Once the environment is ready, the development flow for Power BI Desktop was something like this:

  1. Create the project with pbiviz new
  2. Ask Claude to generate a specification document for the visual
  3. Claude Code reads the spec and implements the changes in the project
  4. Package with pbiviz package and import into Power BI Desktop

1. Create the project

pbiviz new statusBanner

This generates the full project base: src/visual.ts, capabilities.json, styles, webpack config — everything ready to go.

2. Claude generates the spec in Markdown

Instead of writing code directly, I used Claude to generate a Markdown document with the visual specification, for example, one of the key decisions captured in this document was the icon library — Microsoft Fluent System Icons, which fits naturally with the Power BI design language.

The result is a .md that acts as an executable spec for the visual. The advantage: I can review it, tweak it, and version it before touching a single line of code.

3. Claude Code implements from the MD

With the spec ready, Claude Code (the VS Code extension) reads the markdown and applies the changes directly to the pbiviz project.

4. Package and import

In order to be able to import the visual to our pbix we have to package it.

# Package the visual
pbiviz package
# → generates dist/statusBanner.pbiviz

In Power BI Desktop: visualizations panel → ...Import a visual from a file → select the .pbiviz.

>⚠️ Warning: Every change you’d like to make requires repacking the component and reimporting the visual.

The Result — Status Banner

The final visual takes a DAX measure for the message text.
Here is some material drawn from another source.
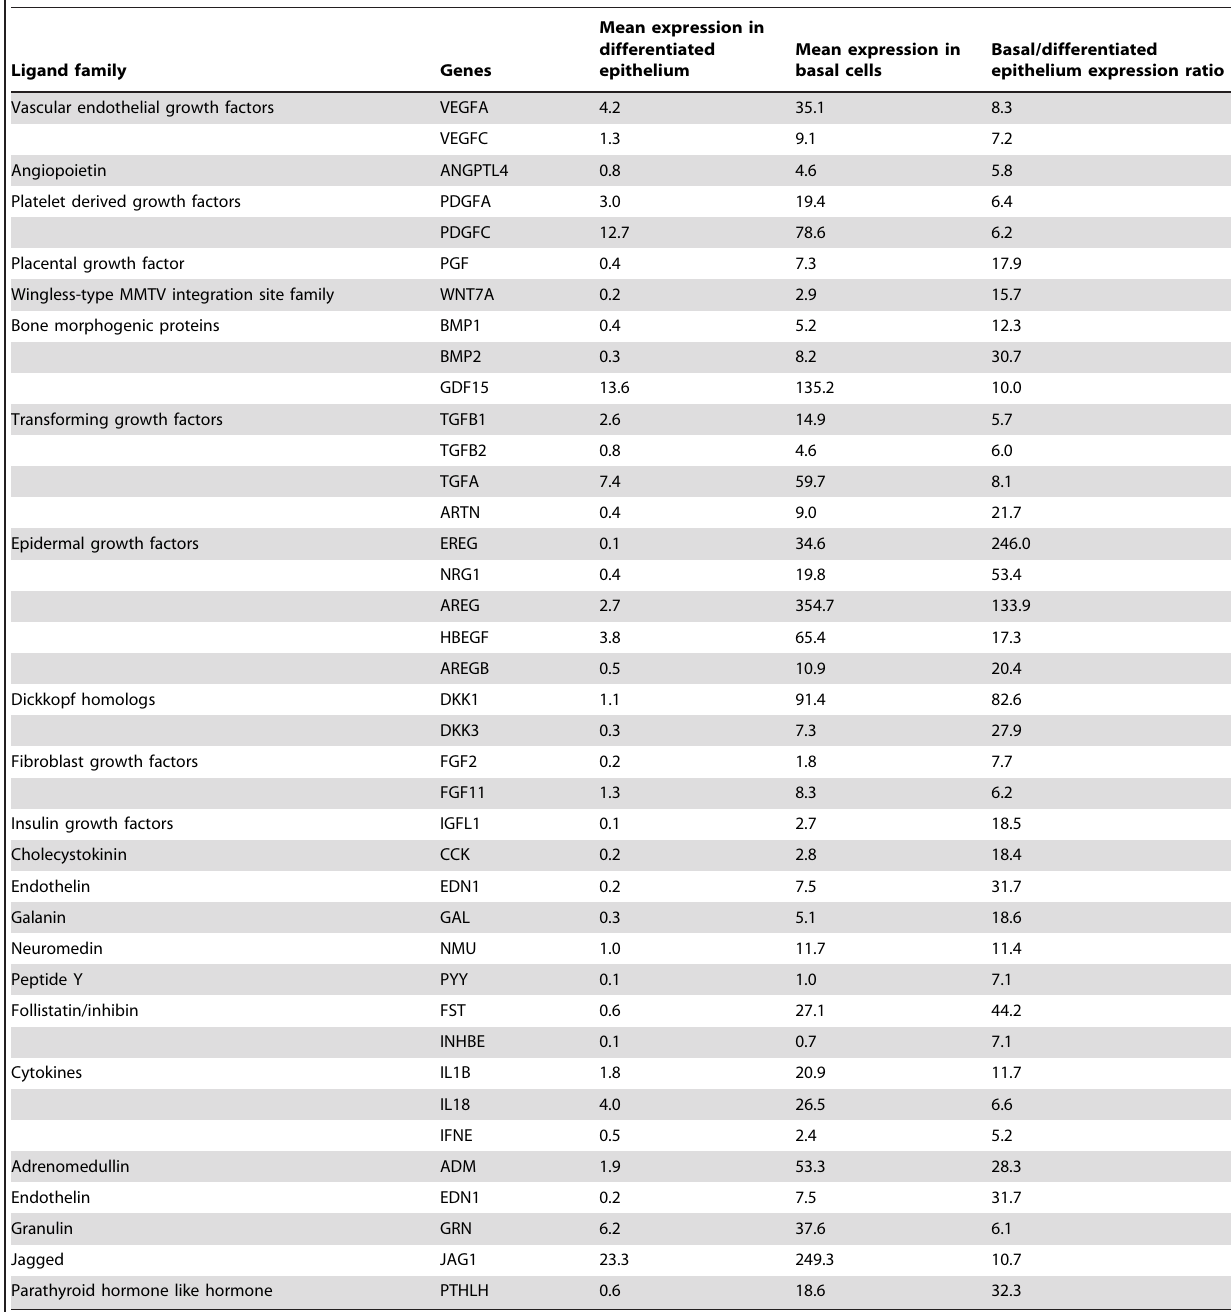
1 Genes identified by GATHER KEGG categories (Table 2, Table S3), Gene Ontology categories (Table 3, Table S5) and/or Canonical Pathways (Table 4, Table S6).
The alert type (Info, Warning, Success) is selected directly from the Power BI Format Pane.

The DAX measure is plain text:

Status Message = 
"Closing data updated to " & FORMAT(MAX(Closings[Date]), "MMMM - YYYY")

And from the Format Pane you pick whether that message renders as Info, Warning or Success. No DAX changes needed.

Extra visual, a custom dropdown filter

Once the setup is ready, while I was preparing a coffee I had a voice chat with Claude to generate an md file with the instructions to make a custom visual for a dropdown filter, that had a minimalistic style with some accent, icon and a searchbar included. In the meantime, while we had our daily meeting, I let Claude Code work (approx ~ 7′) this is the result.

Closing Thoughts

The setup is the hardest part. Once the environment is working, building a visual is more approachable than it looks.

This workflow used Claude and Claude Code, but the same approach works with any AI-assisted development tool — GitHub Copilot, Cursor, or any agent that can read a markdown file and write code. The key idea is the spec-first approach, not the specific tool.

What I liked most about the Claude workflow: separating the spec (the MD) from the implementation. You think through the visual first, document it, then build it. It’s not the typical «generate me the code» flow — it’s closer to working with a developer who writes a technical document first and then implements it.

If you want to get started, the Microsoft documentation is still the right entry point. Everything else is exploration.